▶ Exercise
What you write must match exactly the lines from the one with "COUNT II: NEGLIGENT" through the last line of the material below.

###

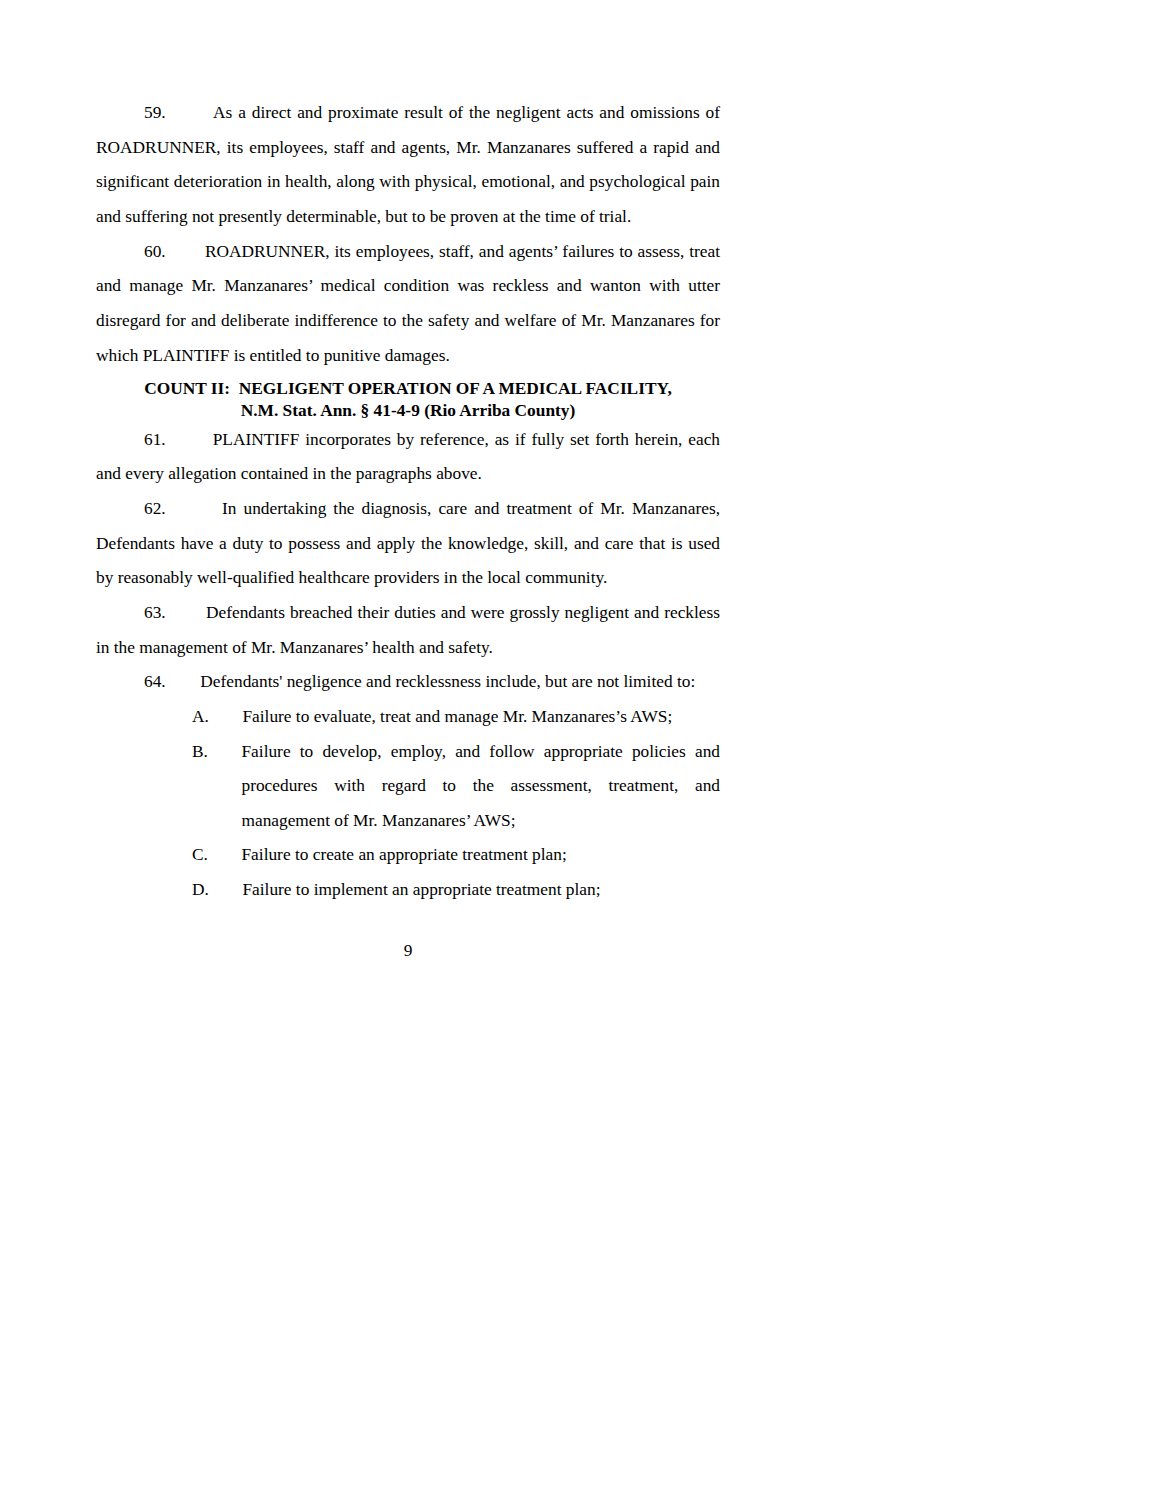59. As a direct and proximate result of the negligent acts and omissions of ROADRUNNER, its employees, staff and agents, Mr. Manzanares suffered a rapid and significant deterioration in health, along with physical, emotional, and psychological pain and suffering not presently determinable, but to be proven at the time of trial.
60. ROADRUNNER, its employees, staff, and agents’ failures to assess, treat and manage Mr. Manzanares’ medical condition was reckless and wanton with utter disregard for and deliberate indifference to the safety and welfare of Mr. Manzanares for which PLAINTIFF is entitled to punitive damages.
COUNT II: NEGLIGENT OPERATION OF A MEDICAL FACILITY, N.M. Stat. Ann. § 41-4-9 (Rio Arriba County)
61. PLAINTIFF incorporates by reference, as if fully set forth herein, each and every allegation contained in the paragraphs above.
62. In undertaking the diagnosis, care and treatment of Mr. Manzanares, Defendants have a duty to possess and apply the knowledge, skill, and care that is used by reasonably well-qualified healthcare providers in the local community.
63. Defendants breached their duties and were grossly negligent and reckless in the management of Mr. Manzanares’ health and safety.
64. Defendants' negligence and recklessness include, but are not limited to:
A. Failure to evaluate, treat and manage Mr. Manzanares’s AWS;
B. Failure to develop, employ, and follow appropriate policies and procedures with regard to the assessment, treatment, and management of Mr. Manzanares’ AWS;
C. Failure to create an appropriate treatment plan;
D. Failure to implement an appropriate treatment plan;
9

###

▶ Final answer
COUNT II: NEGLIGENT OPERATION OF A MEDICAL FACILITY, N.M. Stat. Ann. § 41-4-9 (Rio Arriba County)
61. PLAINTIFF incorporates by reference, as if fully set forth herein, each and every allegation contained in the paragraphs above.
62. In undertaking the diagnosis, care and treatment of Mr. Manzanares, Defendants have a duty to possess and apply the knowledge, skill, and care that is used by reasonably well-qualified healthcare providers in the local community.
63. Defendants breached their duties and were grossly negligent and reckless in the management of Mr. Manzanares’ health and safety.
64. Defendants' negligence and recklessness include, but are not limited to:
A. Failure to evaluate, treat and manage Mr. Manzanares’s AWS;
B. Failure to develop, employ, and follow appropriate policies and procedures with regard to the assessment, treatment, and management of Mr. Manzanares’ AWS;
C. Failure to create an appropriate treatment plan;
D. Failure to implement an appropriate treatment plan;
9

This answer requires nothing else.